(Collected data entries)
▬▬▬

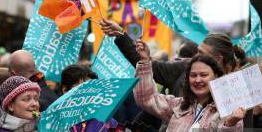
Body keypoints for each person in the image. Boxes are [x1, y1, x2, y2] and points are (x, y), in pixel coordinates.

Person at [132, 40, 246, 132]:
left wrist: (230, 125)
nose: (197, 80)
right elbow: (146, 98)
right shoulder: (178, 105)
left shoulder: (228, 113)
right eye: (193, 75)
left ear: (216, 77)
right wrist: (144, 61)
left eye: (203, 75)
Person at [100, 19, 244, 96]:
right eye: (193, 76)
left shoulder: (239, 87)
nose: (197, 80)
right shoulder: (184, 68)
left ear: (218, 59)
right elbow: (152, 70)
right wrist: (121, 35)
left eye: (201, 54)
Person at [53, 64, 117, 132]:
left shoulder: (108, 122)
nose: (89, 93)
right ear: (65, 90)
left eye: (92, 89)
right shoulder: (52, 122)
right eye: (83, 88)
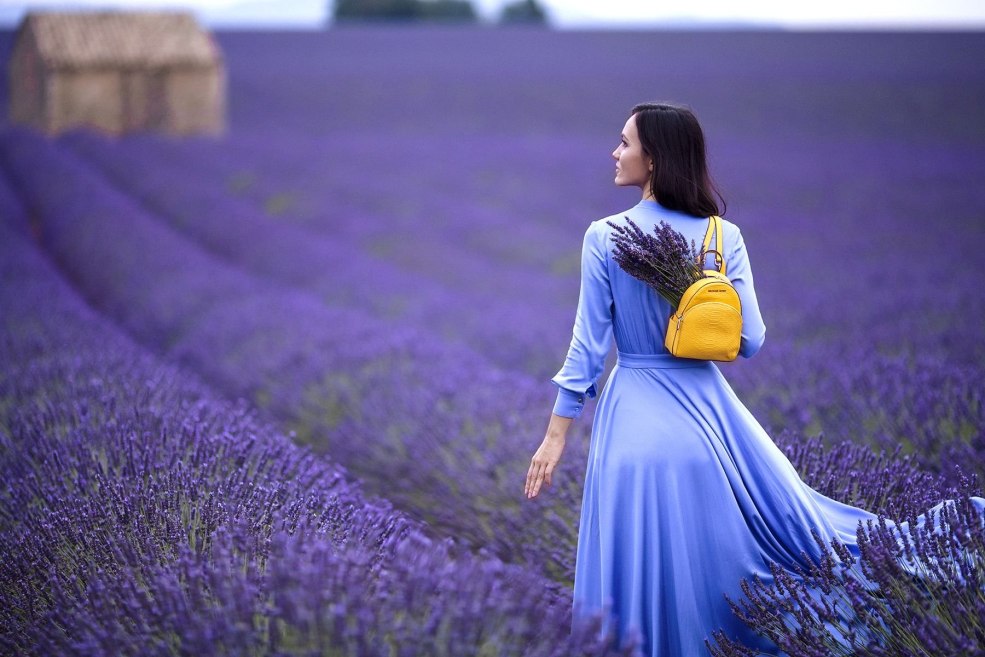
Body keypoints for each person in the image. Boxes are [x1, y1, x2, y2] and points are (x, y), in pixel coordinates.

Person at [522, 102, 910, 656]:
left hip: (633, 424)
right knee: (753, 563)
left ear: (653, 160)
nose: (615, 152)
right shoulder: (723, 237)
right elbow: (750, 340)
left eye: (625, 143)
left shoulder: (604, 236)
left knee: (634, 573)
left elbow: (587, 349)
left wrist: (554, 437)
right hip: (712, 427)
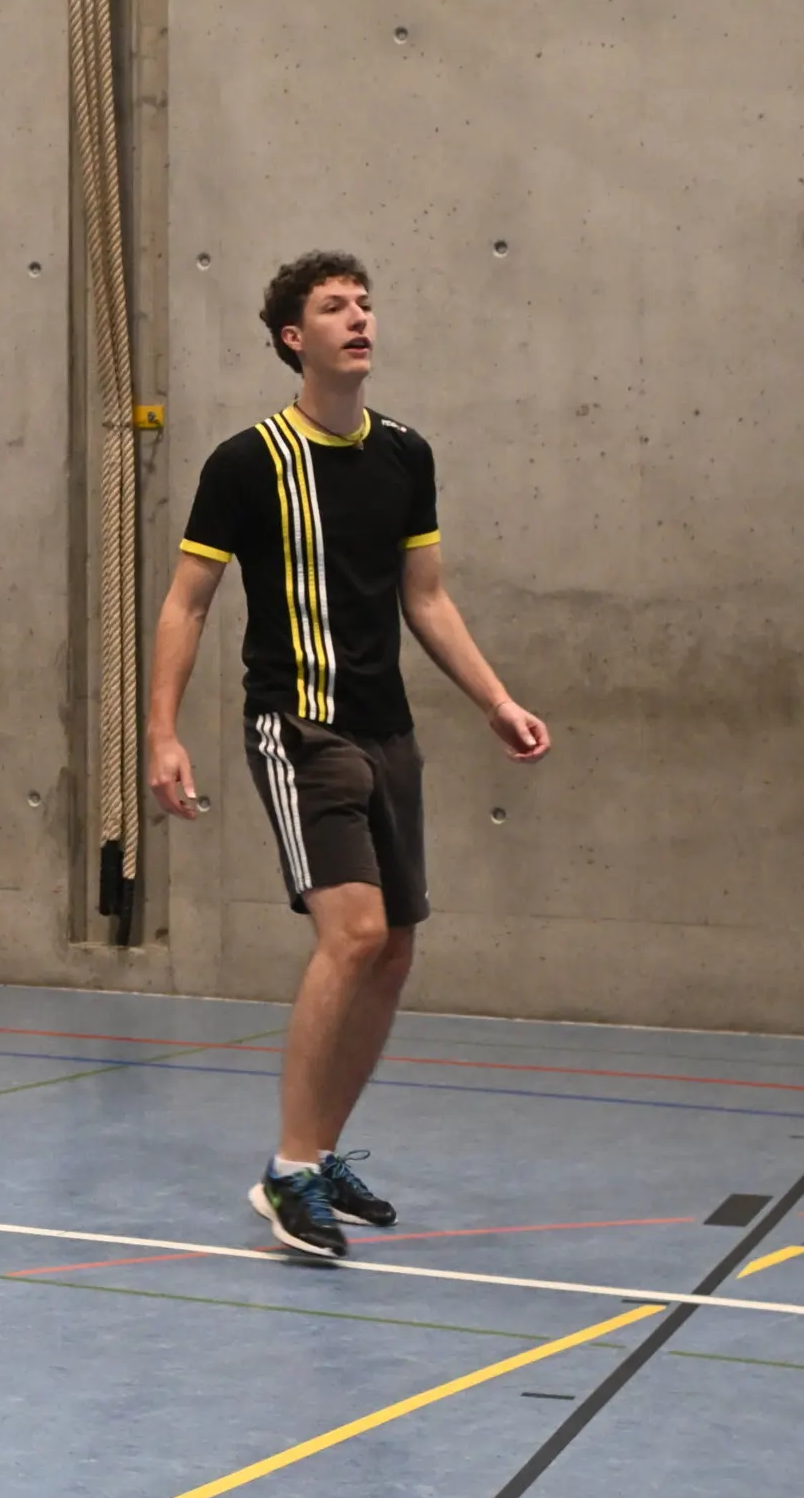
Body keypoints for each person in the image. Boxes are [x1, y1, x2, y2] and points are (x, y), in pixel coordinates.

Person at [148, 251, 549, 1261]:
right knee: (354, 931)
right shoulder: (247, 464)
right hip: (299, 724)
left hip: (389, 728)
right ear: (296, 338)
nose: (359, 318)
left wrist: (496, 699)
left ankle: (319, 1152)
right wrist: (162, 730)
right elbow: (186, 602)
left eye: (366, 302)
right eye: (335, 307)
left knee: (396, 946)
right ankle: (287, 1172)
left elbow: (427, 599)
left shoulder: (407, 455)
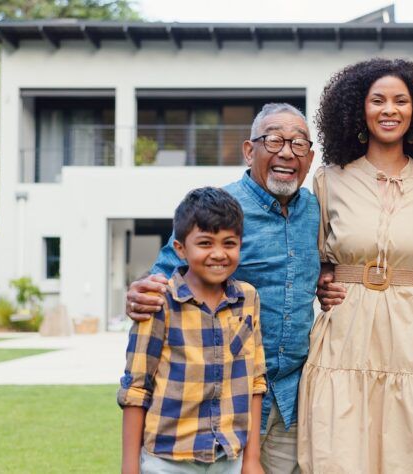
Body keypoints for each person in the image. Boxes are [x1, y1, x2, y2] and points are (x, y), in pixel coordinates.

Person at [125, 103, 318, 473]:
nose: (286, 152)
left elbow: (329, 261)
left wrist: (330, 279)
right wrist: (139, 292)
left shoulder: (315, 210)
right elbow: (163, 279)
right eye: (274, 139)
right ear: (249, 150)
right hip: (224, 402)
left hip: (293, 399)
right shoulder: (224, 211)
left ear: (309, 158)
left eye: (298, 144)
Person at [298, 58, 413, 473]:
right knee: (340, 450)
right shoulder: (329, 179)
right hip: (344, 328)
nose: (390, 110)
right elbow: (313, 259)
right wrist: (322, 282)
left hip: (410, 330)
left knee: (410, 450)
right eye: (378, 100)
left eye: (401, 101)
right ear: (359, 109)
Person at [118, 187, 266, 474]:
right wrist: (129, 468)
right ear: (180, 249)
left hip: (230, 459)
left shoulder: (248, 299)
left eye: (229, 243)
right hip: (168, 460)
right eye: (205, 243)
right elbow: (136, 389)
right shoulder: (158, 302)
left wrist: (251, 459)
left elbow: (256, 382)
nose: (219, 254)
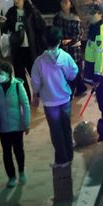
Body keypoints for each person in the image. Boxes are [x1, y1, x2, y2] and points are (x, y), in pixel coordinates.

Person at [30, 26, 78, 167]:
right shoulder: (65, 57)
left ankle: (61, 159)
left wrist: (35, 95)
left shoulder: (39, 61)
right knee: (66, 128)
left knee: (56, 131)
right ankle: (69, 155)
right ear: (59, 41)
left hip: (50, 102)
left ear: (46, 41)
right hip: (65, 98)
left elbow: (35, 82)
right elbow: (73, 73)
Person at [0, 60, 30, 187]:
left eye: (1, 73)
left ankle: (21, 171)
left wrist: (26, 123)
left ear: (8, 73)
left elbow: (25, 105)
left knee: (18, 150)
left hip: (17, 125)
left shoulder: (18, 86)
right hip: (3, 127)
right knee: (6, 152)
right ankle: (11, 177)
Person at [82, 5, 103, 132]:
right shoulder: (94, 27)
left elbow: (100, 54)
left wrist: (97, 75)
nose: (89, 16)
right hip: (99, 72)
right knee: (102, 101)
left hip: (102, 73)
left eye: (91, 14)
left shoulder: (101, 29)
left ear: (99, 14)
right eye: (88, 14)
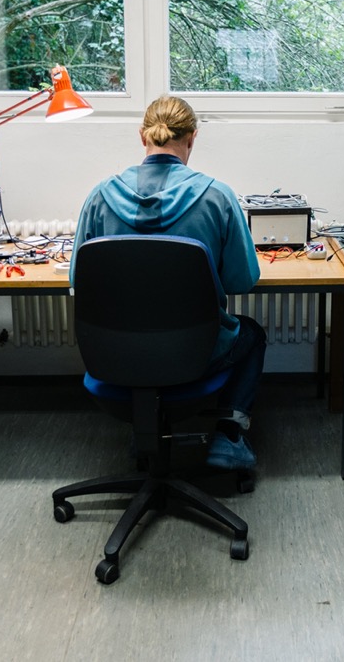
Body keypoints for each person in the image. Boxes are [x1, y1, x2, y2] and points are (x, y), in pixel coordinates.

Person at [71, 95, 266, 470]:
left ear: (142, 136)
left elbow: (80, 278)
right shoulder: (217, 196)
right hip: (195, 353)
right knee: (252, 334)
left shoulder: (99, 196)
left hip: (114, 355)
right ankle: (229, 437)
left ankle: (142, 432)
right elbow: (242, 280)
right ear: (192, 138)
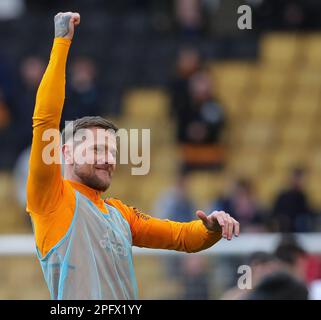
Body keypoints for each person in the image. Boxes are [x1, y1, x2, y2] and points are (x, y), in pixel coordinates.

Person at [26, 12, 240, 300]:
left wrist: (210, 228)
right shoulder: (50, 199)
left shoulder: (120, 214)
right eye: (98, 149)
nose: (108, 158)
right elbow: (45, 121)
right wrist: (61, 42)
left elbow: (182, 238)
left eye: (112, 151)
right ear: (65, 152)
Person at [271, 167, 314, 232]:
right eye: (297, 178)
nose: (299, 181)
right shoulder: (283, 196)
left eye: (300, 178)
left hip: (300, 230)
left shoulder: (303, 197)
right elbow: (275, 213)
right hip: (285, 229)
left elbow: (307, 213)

▬▬▬

## What to produce
Repeat exactly, and only, the entries from the line with "left elbow: (80, 278)" through the line with "left eye: (112, 151)". Pictures are skipped.

## Solution
left elbow: (80, 278)
right shoulder: (217, 196)
right hip: (195, 353)
right knee: (252, 334)
left shoulder: (99, 196)
left hip: (114, 355)
right ankle: (229, 437)
left ankle: (142, 432)
right elbow: (242, 280)
right ear: (192, 138)
Body keypoints for each person in the image. Boxes are [x1, y1, x2, y2] and points are (x, y), in pixel coordinates.

Person at [26, 12, 240, 300]:
left wrist: (210, 228)
right shoulder: (50, 199)
left shoulder: (120, 214)
right eye: (98, 149)
nose: (108, 158)
right elbow: (45, 121)
right wrist: (61, 42)
left elbow: (182, 238)
left eye: (112, 151)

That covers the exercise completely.